Oh yes! If their major recommendation as a panacea for the insurgency to stop, is that Mr. President should step down and completely disavow his constitutional right to stand for election next year, then they can extend the President tenure in office by canvassing that we should not do an election. That is the in­terpretative extension that we can give to their position that Jonathan should not re-contest because of the insurgency.
APC wants government to pros­ecute former Chief of Army Staff, General Azubike Ihejirika, and former Borno State, Senator Ali Modu Sherrif, named by Australian negotiator, Ste­ven Davis, as sponsors of Boko Haram sect at the International Criminal Court (ICC). Your reaction
The allegations by Davis sound to me completely zany. Was Davis, by mentioning the former Army Chief, suggesting that the Federal Government was sponsoring insur­gency against itself? As far as l am concerned, that allegation was a poorly scripted dispatch, because the former chief of army was directed by the President in line with his duty, to quell the insurgency.
l don’t think that the President, from what l know about him, will accept the loss of lives through the insurgency activities, just for the purpose of retaining power, over who? Davis’s story was simply a poorly scripted distraction.
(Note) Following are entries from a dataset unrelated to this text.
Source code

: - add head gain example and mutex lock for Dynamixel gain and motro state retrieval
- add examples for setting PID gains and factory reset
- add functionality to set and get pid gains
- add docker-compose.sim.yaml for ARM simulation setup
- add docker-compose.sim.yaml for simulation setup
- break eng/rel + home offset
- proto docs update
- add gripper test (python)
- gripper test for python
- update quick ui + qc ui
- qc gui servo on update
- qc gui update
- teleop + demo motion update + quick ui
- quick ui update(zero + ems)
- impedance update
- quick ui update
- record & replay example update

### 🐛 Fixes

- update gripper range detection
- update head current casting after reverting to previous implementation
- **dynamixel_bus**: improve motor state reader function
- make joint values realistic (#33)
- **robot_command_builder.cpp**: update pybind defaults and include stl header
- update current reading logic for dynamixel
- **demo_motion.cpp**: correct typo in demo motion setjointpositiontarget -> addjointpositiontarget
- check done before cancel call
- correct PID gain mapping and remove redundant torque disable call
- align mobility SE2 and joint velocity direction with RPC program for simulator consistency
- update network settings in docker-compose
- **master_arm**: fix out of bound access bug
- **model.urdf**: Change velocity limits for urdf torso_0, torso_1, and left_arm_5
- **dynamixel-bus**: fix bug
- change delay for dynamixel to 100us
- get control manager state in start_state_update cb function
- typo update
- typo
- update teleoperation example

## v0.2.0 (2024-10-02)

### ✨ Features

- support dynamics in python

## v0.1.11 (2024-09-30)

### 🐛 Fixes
If Davis was hired by government, he should have exercised discipline and respon­sibility in making his security report available to the government that hired him, instead of staying at a safe distance to concoct his heresy. For whatever purpose, his story falls below the line of admissible logic.
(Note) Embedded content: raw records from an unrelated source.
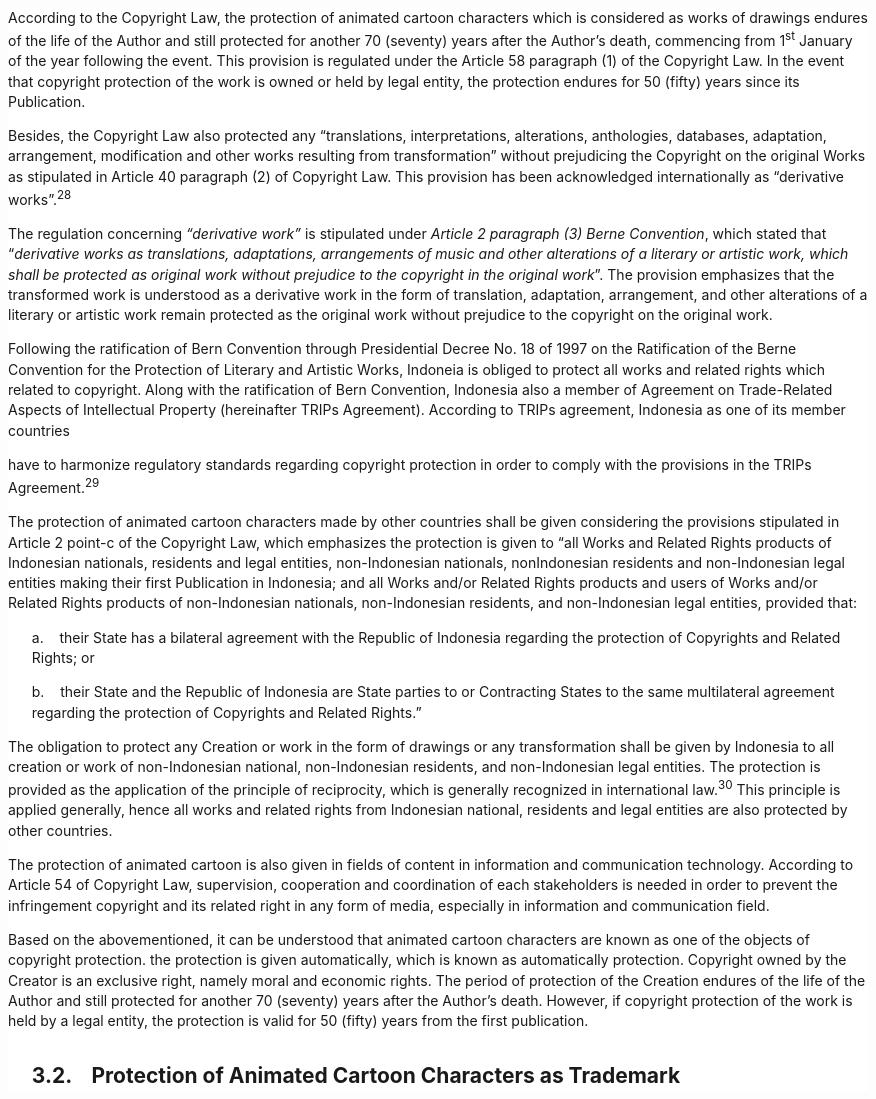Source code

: <p><span class="font2">According to the Copyright Law, the protection of animated cartoon characters which is considered as works of drawings endures of the life of the Author and still protected for another 70 (seventy) years after the Author’s death, commencing from 1<sup>st</sup> January of the year following the event. This provision is regulated under the Article 58 paragraph (1) of the Copyright Law. In the event that copyright protection of the work is owned or held by legal entity, the protection endures for 50 (fifty) years since its Publication.</span></p>
<p><span class="font2">Besides, the Copyright Law also protected any “translations, interpretations, alterations, anthologies, databases, adaptation, arrangement, modification and other works resulting from transformation” without prejudicing the Copyright on the original Works as stipulated in Article 40 paragraph (2) of Copyright Law. This provision has been acknowledged internationally as “derivative works”.<sup>28</sup></span></p>
<p><span class="font2">The regulation concerning </span><span class="font2" style="font-style:italic;">“derivative work”</span><span class="font2"> is stipulated under </span><span class="font2" style="font-style:italic;">Article 2 paragraph (3) Berne Convention</span><span class="font2">, which stated that “</span><span class="font2" style="font-style:italic;">derivative works as translations, adaptations, arrangements of music and other alterations of a literary or artistic work, which shall be protected as original work without prejudice to the copyright in the original work</span><span class="font2">”. The provision emphasizes that the transformed work is understood as a derivative work in the form of translation, adaptation, arrangement, and other alterations of a literary or artistic work remain protected as the original work without prejudice to the copyright on the original work.</span></p>
<p><span class="font2">Following the ratification of Bern Convention through Presidential Decree No. 18 of 1997 on the Ratification of the Berne Convention for the Protection of Literary and Artistic Works, Indoneia is obliged to protect all works and related rights which related to copyright. Along with the ratification of Bern Convention, Indonesia also a member of Agreement on Trade-Related Aspects of Intellectual Property (hereinafter TRIPs Agreement). According to TRIPs agreement, Indonesia as one of its member countries</span></p>
<p><span class="font2">have to harmonize regulatory standards regarding copyright protection in order to comply with the provisions in the TRIPs Agreement.<sup>29</sup></span></p>
<p><span class="font2">The protection of animated cartoon characters made by other countries shall be given considering the provisions stipulated in Article 2 point-c of the Copyright Law, which emphasizes the protection is given to “all Works and Related Rights products of Indonesian nationals, residents and legal entities, non-Indonesian nationals, nonIndonesian residents and non-Indonesian legal entities making their first Publication in Indonesia; and all Works and/or Related Rights products and users of Works and/or Related Rights products of non-Indonesian nationals, non-Indonesian residents, and non-Indonesian legal entities, provided that:</span></p>
<ul style="list-style:none;"><li>
<p><span class="font2">a. &nbsp;&nbsp;&nbsp;their State has a bilateral agreement with the Republic of Indonesia regarding the protection of Copyrights and Related Rights; or</span></p></li>
<li>
<p><span class="font2">b. &nbsp;&nbsp;&nbsp;their State and the Republic of Indonesia are State parties to or Contracting States to the same multilateral agreement regarding the protection of Copyrights and Related Rights.”</span></p></li></ul>
<p><span class="font2">The obligation to protect any Creation or work in the form of drawings or any transformation shall be given by Indonesia to all creation or work of non-Indonesian national, non-Indonesian residents, and non-Indonesian legal entities. The protection is provided as the application of the principle of reciprocity, which is generally recognized in international law.<sup>30</sup> This principle is applied generally, hence all works and related rights from Indonesian national, residents and legal entities are also protected by other countries.</span></p>
<p><span class="font2">The protection of animated cartoon is also given in fields of content in information and communication technology. According to Article 54 of Copyright Law, supervision, cooperation and coordination of each stakeholders is needed in order to prevent the infringement copyright and its related right in any form of media, especially in information and communication field.</span></p>
<p><span class="font2">Based on the abovementioned, it can be understood that animated cartoon characters are known as one of the objects of copyright protection. the protection is given automatically, which is known as automatically protection. Copyright owned by the Creator is an exclusive right, namely moral and economic rights. The period of protection of the Creation endures of the life of the Author and still protected for another 70 (seventy) years after the Author’s death. However, if copyright protection of the work is held by a legal entity, the protection is valid for 50 (fifty) years from the first publication.</span></p>
<ul style="list-style:none;"><li>
<h2><a name="bookmark5"></a><span class="font1" style="font-weight:bold;"><a name="bookmark6"></a>3.2. &nbsp;&nbsp;&nbsp;Protection of Animated Cartoon Characters as Trademark</span></h2></li></ul>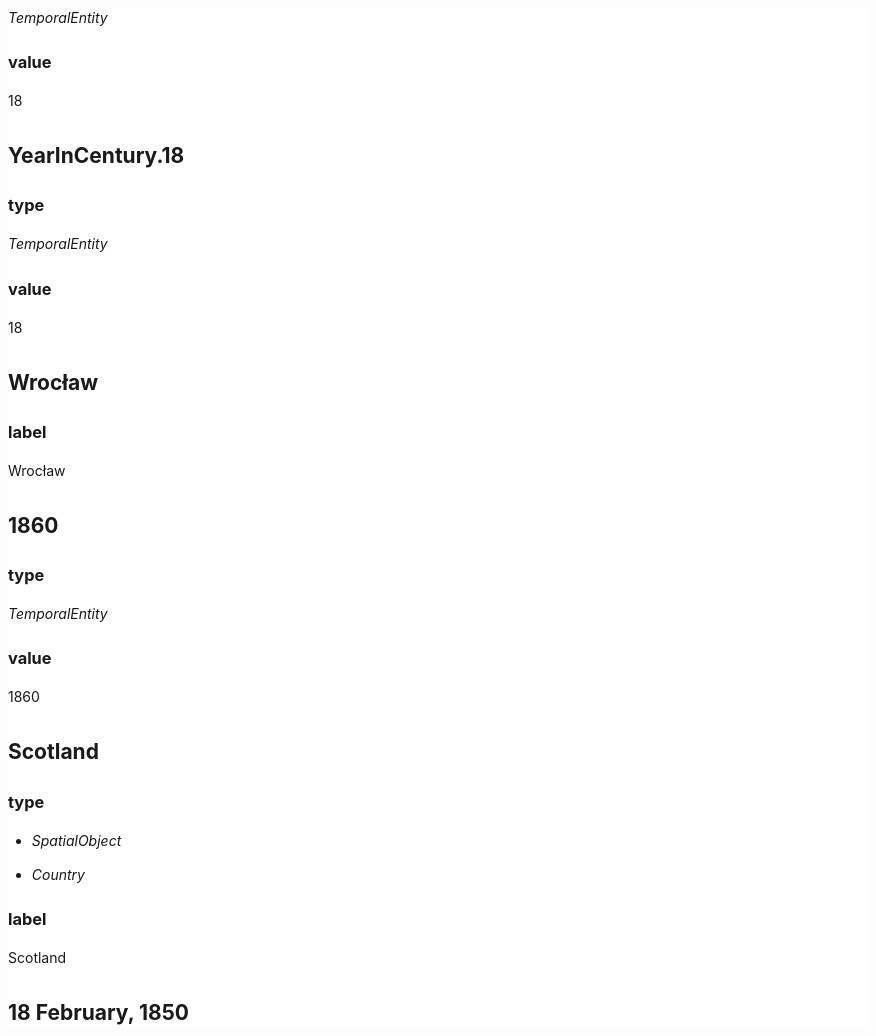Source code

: 
*TemporalEntity*

### value


18

## YearInCentury.18

### type


*TemporalEntity*

### value


18

## Wrocław

### label


Wrocław

## 1860

### type


*TemporalEntity*

### value


1860

## Scotland

### type

 - *SpatialObject*

 - *Country*

### label


Scotland

## 18 February, 1850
Don’t forget, that this same President made an open statement that nobody… even his own desire to seek office… cannot be equated to the loss of a single life. No office is high enough for sacrifice with the lives of innocent people. No president, especially the type of president we have in this country today, will initiate any move that takes such a callous and heinous step as murdering thousands of persons and displacing a whole lot of others, just to stay in power.
INEC recently created new polling units nationwide ahead of the 2015 general elections. About 70 percent were allocated to the North. How do react to this?
It is a clear script written by the leadership of INEC to be used as a trump card to subvert whatever the Nigerian electorates decide at the poll in 2015. INEC, in doing that, created a bank of votes that it intends to use to pander to the desires of the leaders of the North especially in the presidential election. And that arrangement by INEC will not fly. It is so completely skewed against the South.
There is clearly a flight from sanity some­where in INEC. How they intend to push that through eventually, will remain one of the wonders of our time. INEC’s action is clearly in breach of the democratic tendencies and occurrences anywhere in the world. And you notice that a lot of the new polling units are in places where we have unrefutted reports that the population there have emptied, either into the Cameroon or into other parts of the country.